Protein powders are a go-to for a range of people — from committed bodybuilders to busy people who are simply trying to live a healthy lifestyle. This protein-rich powder is added to a slew of recipes like smoothies, desserts, and oatmeals, and they can provide a boost of an important amino acid in a simple and convenient way.
If you are new to the protein powder world and you want to understand which protein powders are the healthiest, read on to learn all you need to know.
Are Protein Powders Healthy?
One stroll down the protein powder aisle at your local health food store, and you will find a sea of options, including vegan-friendly ones, those made from milk-based proteins, and even ones made of cricket (… yep, you heard right). While trying to find the best protein powder for your needs may leave you scratching your head, know that all of them will give your body a boost of this important nutrient that supports muscle growth, satiation, and many other functions.
Protein powders can certainly be a healthy addition to an overall healthy and balanced diet. Especially for those who have higher protein needs, leaning on protein powders can help people avoid nutritional gaps simply by sprinkling some powder in their food. To make sure the protein powder you are choosing is the safest, ensure your pick is third-party tested, does not include any questionable ingredients that are not FDA approved, and does not contain ingredients that do not agree with you, like caffeine.

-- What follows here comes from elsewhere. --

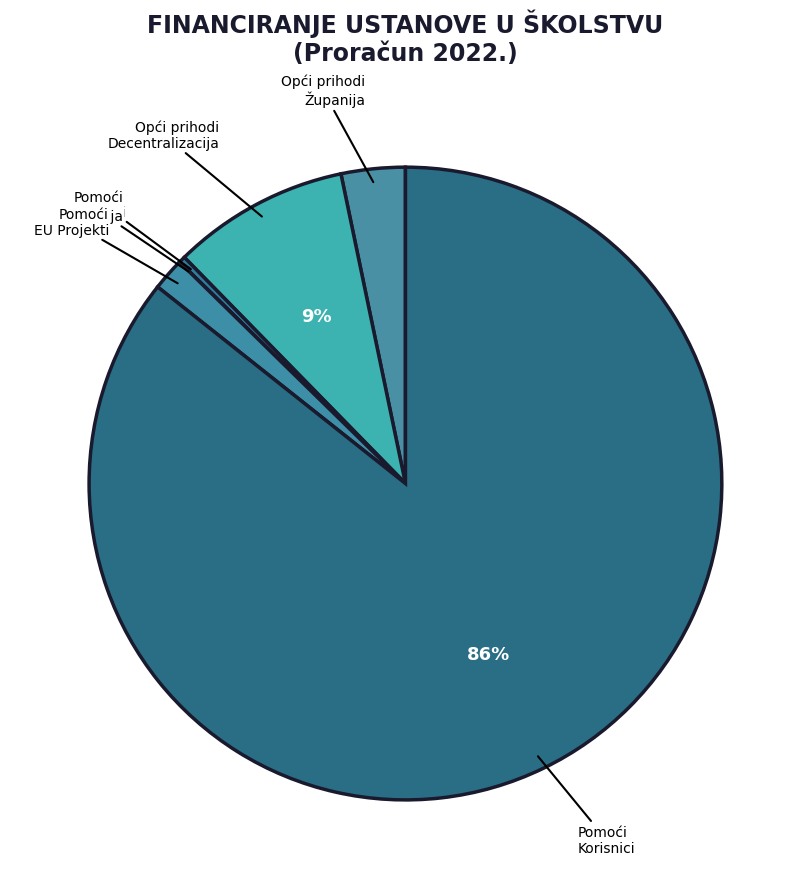

Combined, do Vlastiti Prihodi and Opći prihodi Decentralizacija account for over 50%?

No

Which Protein Powders Are Best?
If you are in the market for a protein powder and you want to know which variety is best, your first step is to understand that what is “best” for you may not be “best” for someone else. The good news is that among the many protein powder varieties out there, there is a perfect match for people who follow a vegan lifestyle, want to maximize their muscle growth, want to leave a low carbon footprint, or meet the needs of many other goals.

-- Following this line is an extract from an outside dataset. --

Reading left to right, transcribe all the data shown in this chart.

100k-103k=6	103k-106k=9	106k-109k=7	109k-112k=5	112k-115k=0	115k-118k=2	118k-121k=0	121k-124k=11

Among the many protein powder varieties out there, here are some that are worth considering.
Whey protein is a protein that comes from milk. So, while it isn’t the “best choice” for people who avoid dairy foods or who don’t tolerate lactose sugar, whey protein offers some unique benefits for everyone else.
One reason why whey protein is such a popular choice is because it contains all of the branched-chain amino acids, an important feature for bodybuilders and other athletes specifically, as these aminos may support muscle growth and recovery. This protein powder is also so popular because it typically mixes well in liquids, thanks to it being a water-soluble nutrient. Whey protein is digested quickly, making it a nice choice when you need protein ASAP.

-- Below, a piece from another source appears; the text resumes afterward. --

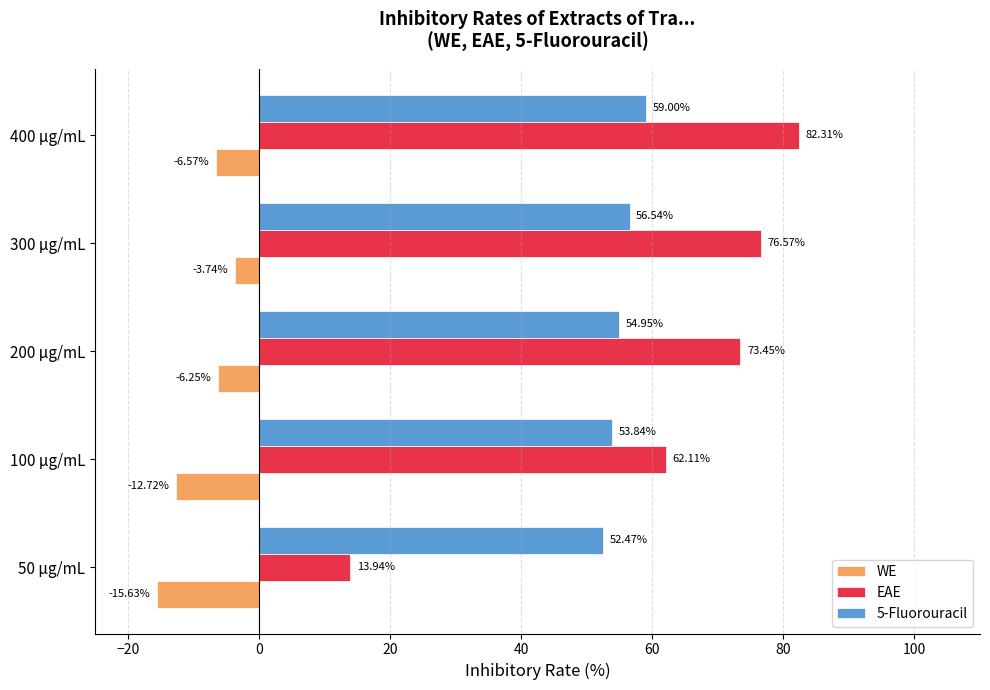

Which series has the largest total across all categories?

EAE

Like whey protein, casein is a milk-based protein and contains the ever-popular branched-chain amino acids. But unlike whey protein, which digests quickly, casein is absorbed more slowly in the body, offering a major satiety factor. Because of the slow digestion, casein is a great choice for long periods without fuel. Some data shows that taking casein before bed may help prevent muscle breakdown.
No matter whether you are choosing a whole-egg protein supplement or an egg-white version, egg protein is a high-quality choice that many people lean on. For those who are living a dairy-free lifestyle, egg protein is a nice option and provides all of the essential amino acids while being quickly digested (almost as quickly as whey).
Soy protein is made from soybeans, and it is a plant-based choice that is tolerated well by many people. This protein choice does contain branched-chain amino acids, although the quantity is less than dairy and egg-based choices. Taking soy protein has been linked to stimulating muscle growth.
Produced from the hemp plant, this protein contains omega-3 fatty acids, which may help keep chronic inflammation at bay. Plus, this protein naturally contains many amino acids. While it doesn’t naturally contain all of the essential amino acids or the amino acids that your body can’t make, many brands add amino acids into the mix, ultimately making it a complete protein source for people who are trying to eat more plant-based foods.
Made from split peas, this plant-based protein contains branched-chain amino acids and is a nice option for those wanting a dairy-free and versatile protein choice. Pea protein absorbs more slowly than whey and may be a positive addition to a weight management diet thanks to the satiety factor this protein provides.
How to Add Protein Powder To Your Diet
- Add a scoop to your smoothie
- Mix it into baked goods like muffins, breads, and cookies
- Add it to energy bites or bliss balls
- Stir or blend it into your coffee or latte
- Mix it into pancake batter for protein pancakes
- Use it in chia pudding or overnight oats
- Mix it into your yogurt bowl or warm breakfast oats
The Best Protein Powder To Meet Your Needs
These days, you have more protein powder choices at your fingertips than you can likely count. And among the many varieties on our protein powder shelves, the most popular ones — whey, casein, egg, hemp, soy, and pea — can be your best bet, depending on your own personal needs. As long as your protein powder selection meets your dietary goals, you tolerate it well, and it is manufactured by a reputable company that uses third-party testing, you can rest assured that you are getting your protein boost by adding a scoop or two of whichever protein powder you choose into your smoothies, muffin batter, and any other recipe where protein powder belongs.